We developed a new structured approach to the management of HPC resilience using the concept of resilience-based design patterns. In general, a design pattern is a repeatable solution to a commonly occurring problem. We identified the well-known solutions that are commonly used to deal with faults, errors and failures in HPC systems.
In the initial design patterns specification (version 1.0), we described the various solutions, which address specific problems in the design of resilient HPC environments, in the form of patterns. Each pattern describes a problem caused by a fault, error or failure event in an HPC environment, and then describes the core of the solution of the problem in such a way that this solution may be adapted to different systems and implemented at different layers of the system stack. The catalog of these resilience design patterns provides designers with a collection of design elements. To construct complete resilience solutions using combinations of various patterns, we defined a framework that enhances HPC designers' understanding of the important constraints and the opportunities for the design patterns to be implemented and deployed at various layers of the system stack. The design framework is also useful for establishing interfaces and mechanisms to coordinate flexible fault management across hardware and software components, as well as to consider the trade-off between performance, resilience, and power consumption when constructing a solution. The resilience design patterns specification version 1.1 included more detailed explanations of the pattern solutions, the context in which the patterns are applicable, and the implications for hardware or software design. It also provided several additional examples and detailed case studies to demonstrate the use of patterns to build realistic solutions.

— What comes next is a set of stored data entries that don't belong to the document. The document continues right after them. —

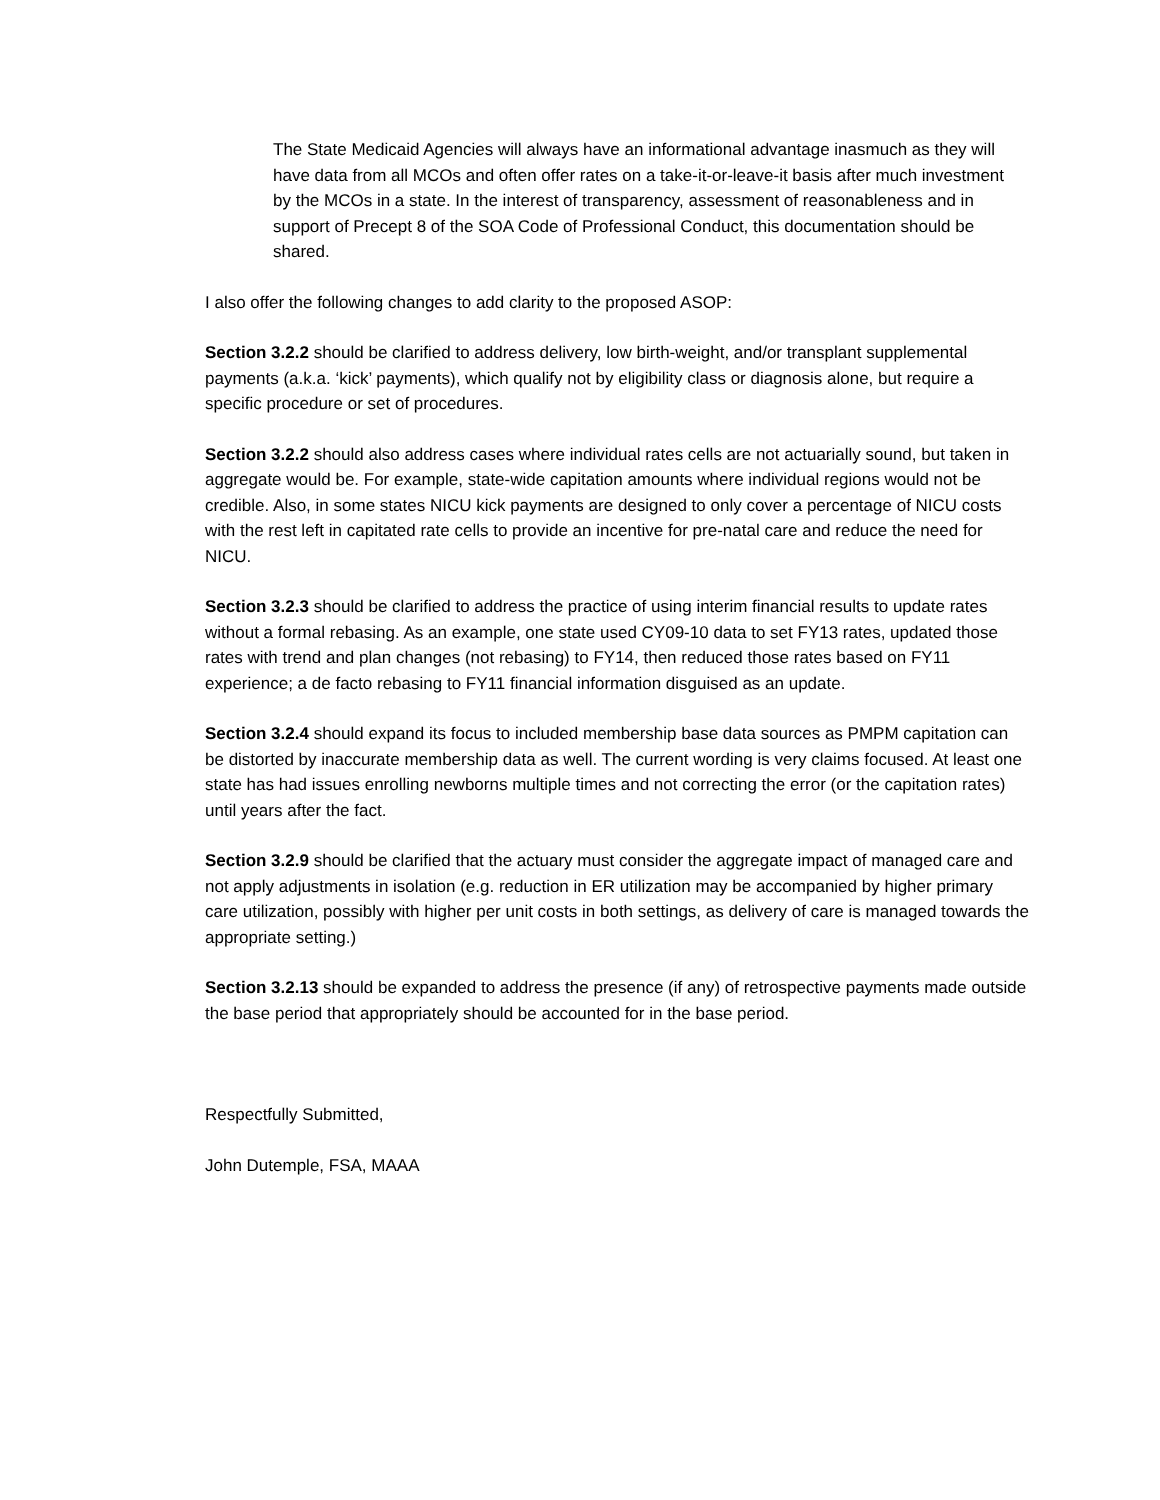The State Medicaid Agencies will always have an informational advantage inasmuch as they will have data from all MCOs and often offer rates on a take-it-or-leave-it basis after much investment by the MCOs in a state. In the interest of transparency, assessment of reasonableness and in support of Precept 8 of the SOA Code of Professional Conduct, this documentation should be shared.
I also offer the following changes to add clarity to the proposed ASOP:
Section 3.2.2 should be clarified to address delivery, low birth-weight, and/or transplant supplemental payments (a.k.a. ‘kick’ payments), which qualify not by eligibility class or diagnosis alone, but require a specific procedure or set of procedures.
Section 3.2.2 should also address cases where individual rates cells are not actuarially sound, but taken in aggregate would be. For example, state-wide capitation amounts where individual regions would not be credible. Also, in some states NICU kick payments are designed to only cover a percentage of NICU costs with the rest left in capitated rate cells to provide an incentive for pre-natal care and reduce the need for NICU.
Section 3.2.3 should be clarified to address the practice of using interim financial results to update rates without a formal rebasing. As an example, one state used CY09-10 data to set FY13 rates, updated those rates with trend and plan changes (not rebasing) to FY14, then reduced those rates based on FY11 experience; a de facto rebasing to FY11 financial information disguised as an update.
Section 3.2.4 should expand its focus to included membership base data sources as PMPM capitation can be distorted by inaccurate membership data as well. The current wording is very claims focused. At least one state has had issues enrolling newborns multiple times and not correcting the error (or the capitation rates) until years after the fact.
Section 3.2.9 should be clarified that the actuary must consider the aggregate impact of managed care and not apply adjustments in isolation (e.g. reduction in ER utilization may be accompanied by higher primary care utilization, possibly with higher per unit costs in both settings, as delivery of care is managed towards the appropriate setting.)
Section 3.2.13 should be expanded to address the presence (if any) of retrospective payments made outside the base period that appropriately should be accounted for in the base period.
Respectfully Submitted,
John Dutemple, FSA, MAAA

In version 1.2 of the specification document, we have improved the pattern descriptions, including graphical representations of the pattern components. These improvements are largely based on critical comments, feedback and suggestions received from pattern experts and readers of the previous versions of the specification. The pattern classification has been modified to further clarify the relationships between pattern categories. This version of the specification also introduces a pattern language for resilience design patterns. The pattern language presents the patterns in the catalog as a network, revealing the relations among the resilience patterns. The language provides designers with the means to explore alternative techniques for handling a specific fault model that may have different efficiency and complexity characteristics. Using the pattern language also enables the design and implementation of comprehensive resilience solutions as a set of interconnected resilience patterns that can be instantiated across layers of the system stack. The overall goal of this work is to provide hardware and software designers, as well as the users and operators of HPC systems, a systematic methodology for the design and evaluation of resilience technologies in HPC systems that keep scientific applications running to a correct solution in a timely and cost-efficient manner despite frequent faults, errors, and failures of various types.
Version 2.0 expands the resilience design pattern classification and catalog to include self-stabilization patterns and reliability, availability and performance models for each structural pattern.